Joseph Pilates worked in a hospital in a camp for detainees at the beginning of WWI before he came to the USA. He tells of an influenza virus that was sweeping the camp as well as Europe. None of the patients he was training in his unique physical fitness regime became sick! He was a firm believer in the connection between body, mind and spirit. Four of his six principles are involved with immunity.

“Breath” – An important component of all Pilates exercises, exhales waste gasses that accumulate deep in the lungs and stimulates the removal of pathogens transported by mucous. Breathwork oxygenates the blood, essential for health and immunity.

“Centering” on the midline and on the outward flow of energy to the extremities (“opposition”) stimulates energy movement, essential to health in Eastern wellness philosophies. Eastern medical thought is that where there is energy stagnation there is dysfunction and then disease.

“Concentration” – Like meditation, concentration and focus reduce stress.

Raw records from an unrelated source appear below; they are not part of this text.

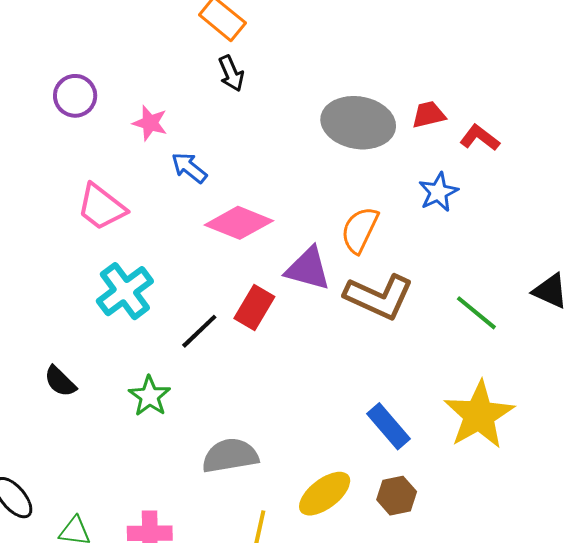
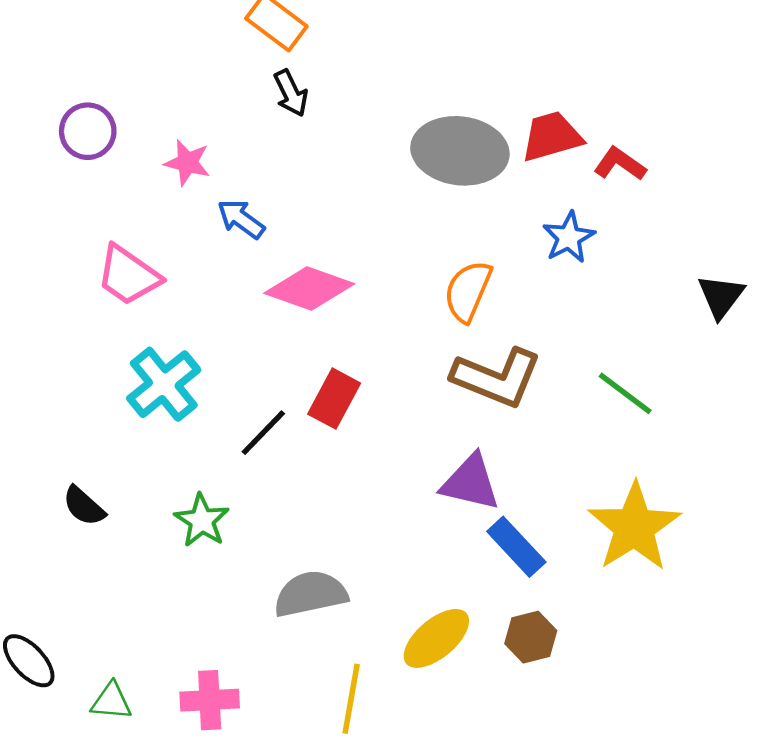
red trapezoid: (429, 115) -> (552, 136), size x1.4
purple triangle: (308, 269) -> (470, 482), moved
black triangle: (550, 291) -> (721, 296), moved, turned 45

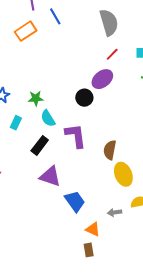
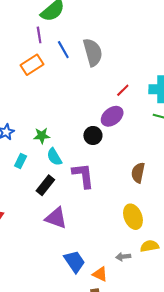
gray semicircle: (109, 22) -> (93, 52), moved
brown semicircle: (110, 150) -> (138, 173), moved
blue trapezoid: (75, 201) -> (74, 261), moved

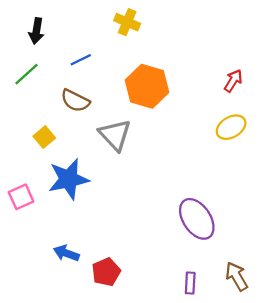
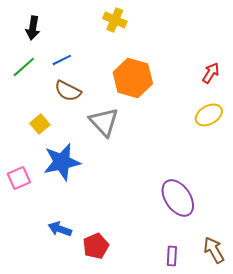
blue line: (81, 60) -> (62, 60), moved

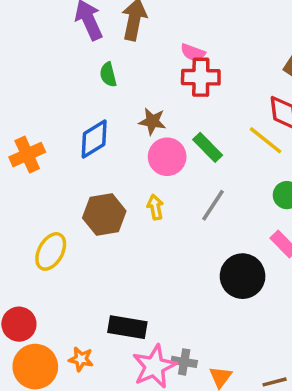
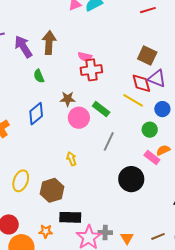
yellow arrow: (155, 207) -> (72, 159), moved
brown hexagon: (104, 214) -> (52, 190), moved
orange star: (81, 359) -> (46, 231), moved

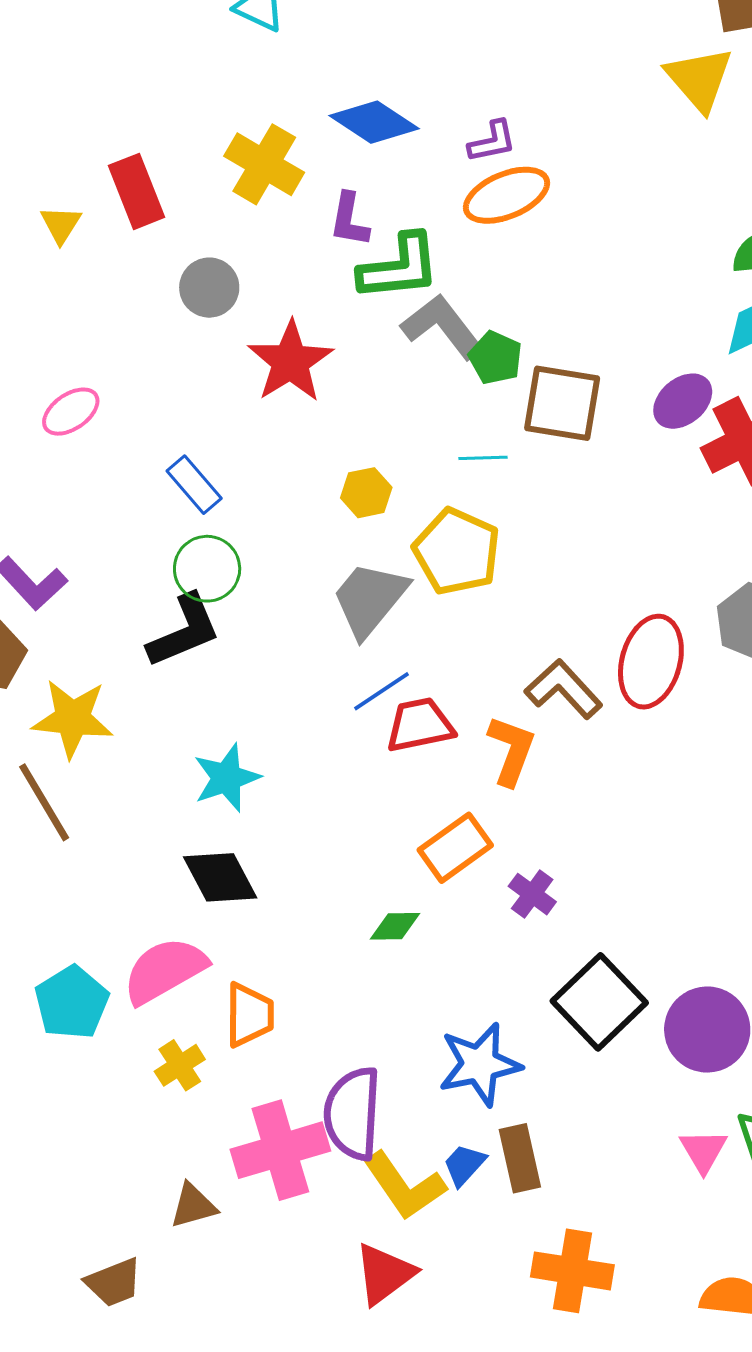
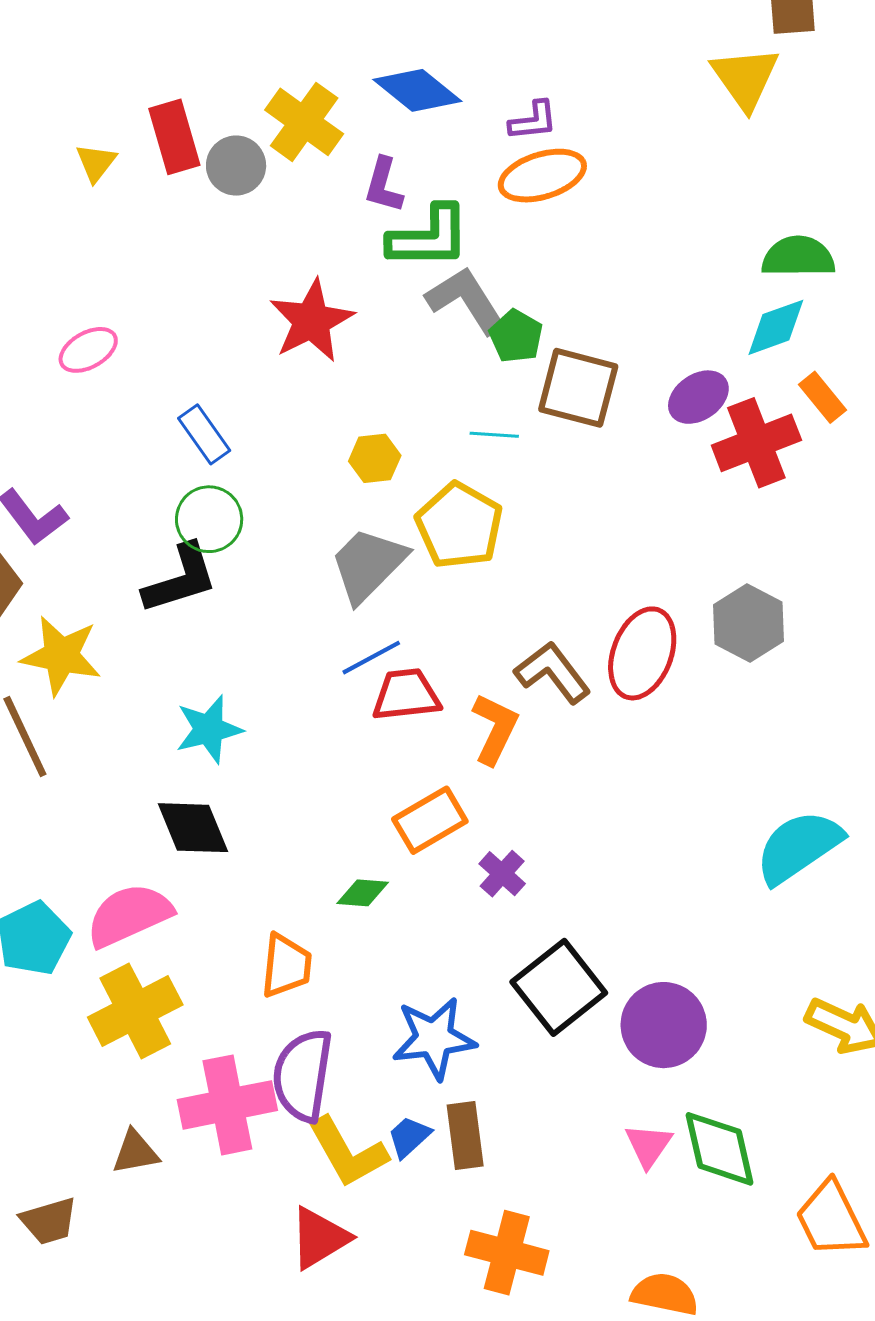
gray circle: (209, 288) -> (236, 166), moved
orange trapezoid: (249, 1015) -> (286, 966), moved
yellow cross: (180, 1065) -> (135, 1011), size x1.8

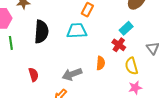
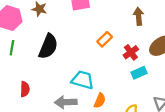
cyan trapezoid: (77, 31) -> (83, 80), moved
red cross: (119, 45) -> (131, 52), moved

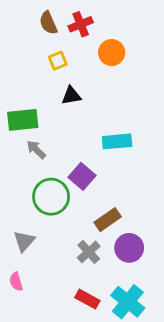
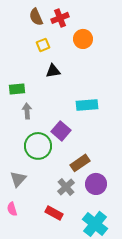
green rectangle: (23, 120) -> (17, 89), size x0.7
gray arrow: (36, 150) -> (27, 111), turned 42
red rectangle: (87, 299) -> (54, 213), moved

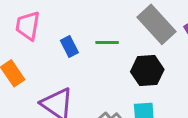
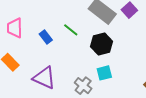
green line: (107, 43) -> (71, 30), turned 49

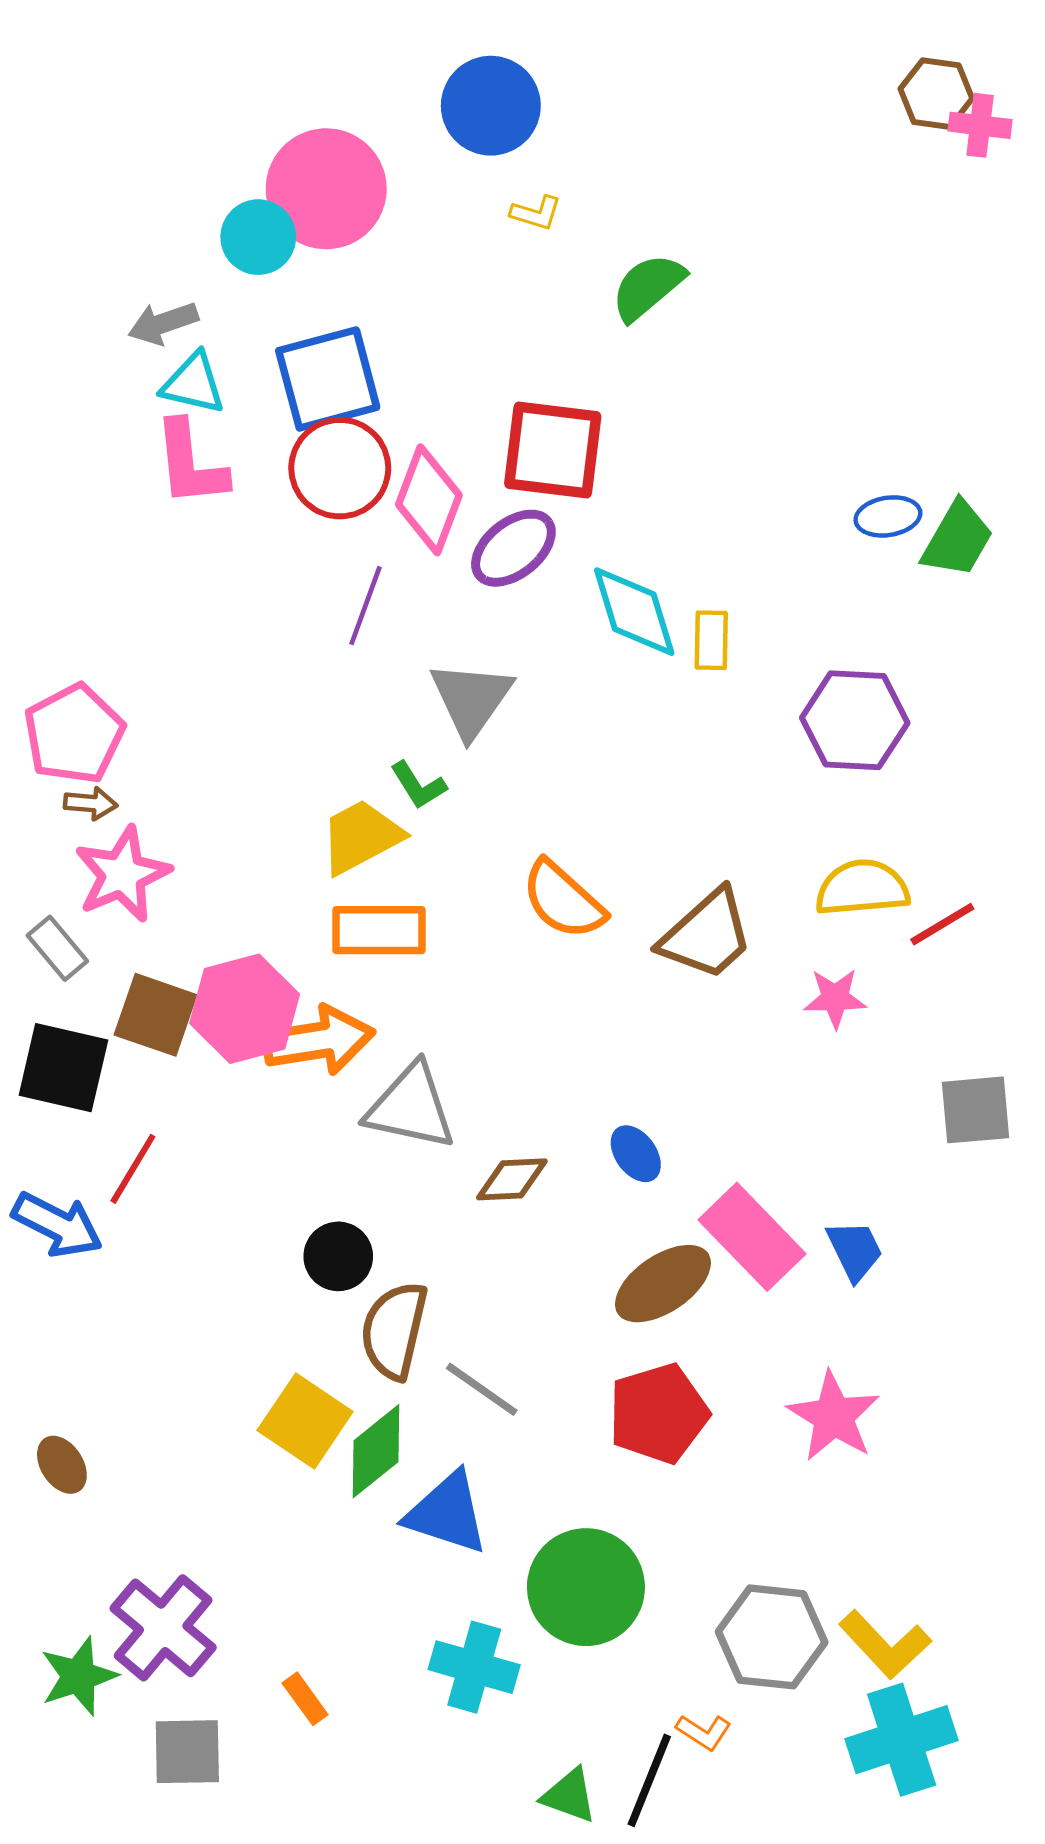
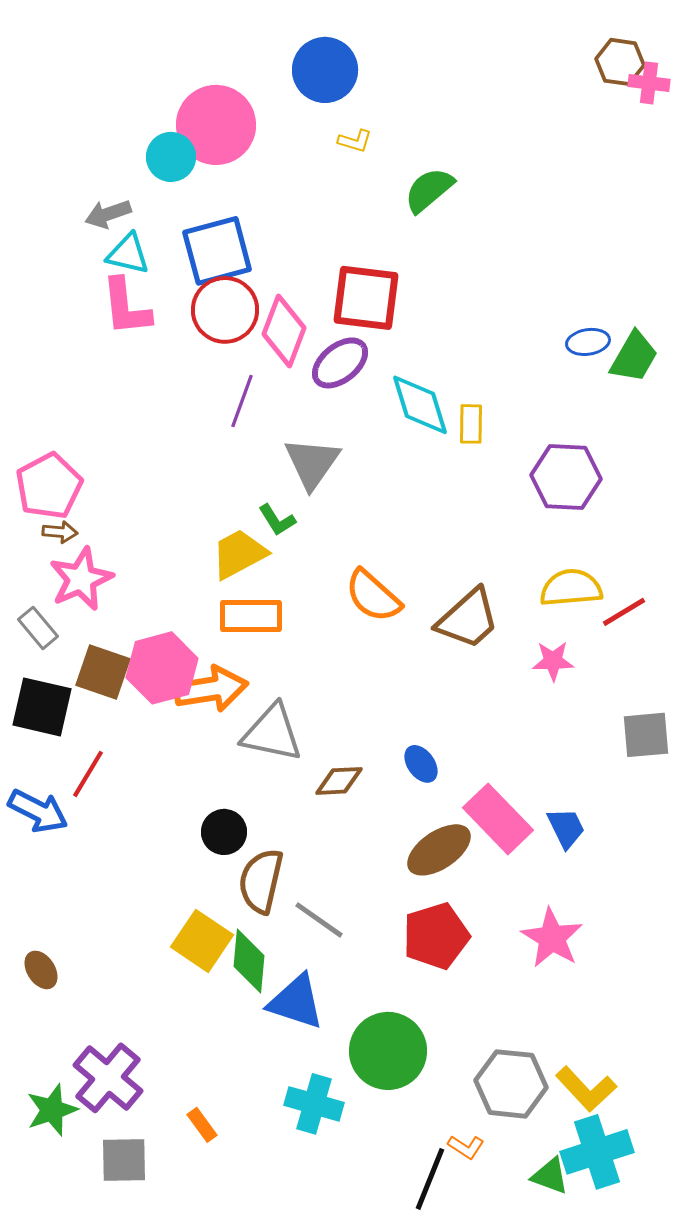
green diamond: (376, 1451) -> (249, 961), turned -46
green triangle: (569, 1796) -> (550, 1176), moved

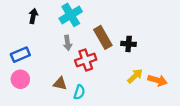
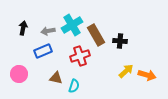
cyan cross: (71, 15) -> (72, 25), moved
black arrow: (33, 16) -> (23, 28), moved
gray arrow: (67, 43) -> (48, 31), moved, turned 88
blue rectangle: (20, 55) -> (43, 51), moved

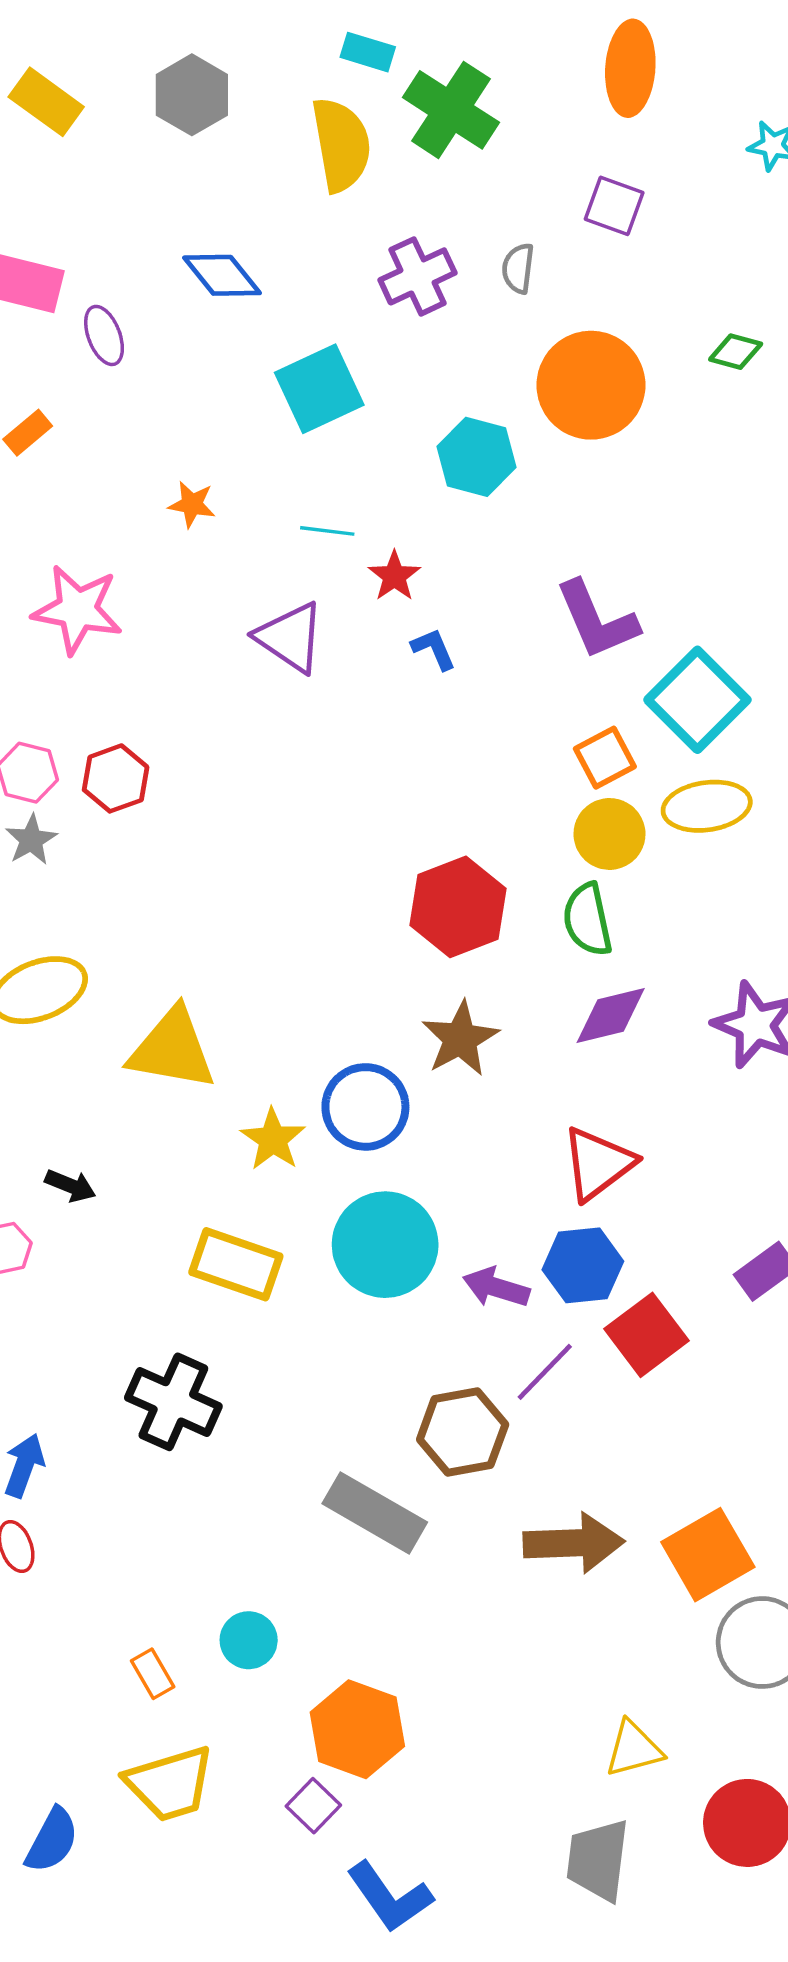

Focusing turns off the tapes that keep running in your head. Stress reduction is directly related to reduction in illnesses.

“Flow” keeps the body moving and encourages sweating which eliminates toxins through the skin, our biggest organ of elimination.

Twisting exercises compress and stimulate cleansing of internal organs, improves digestion and increases abdominal blood and lymph flow, all of which stimulates the immune system. Lymph glands produce B and T cells that protect us from disease.

Back extensions like “swan” and “swimming” compress and stimulate the kidneys and adrenal glands. Kidneys are essential for cleansing and the adrenals are essential to the immune response.

Chest openers provide space for the thymus gland (T cells stored there) and increased lung capacity.

Inversion exercises like overhead work and bridge increase lymphatic flow, increase blood to the head and upper body and reverses gravity in organs (like dumping out the sediment).

Improved circulation of blood and lymph clears waste and nourishes all tissues, organs and glands.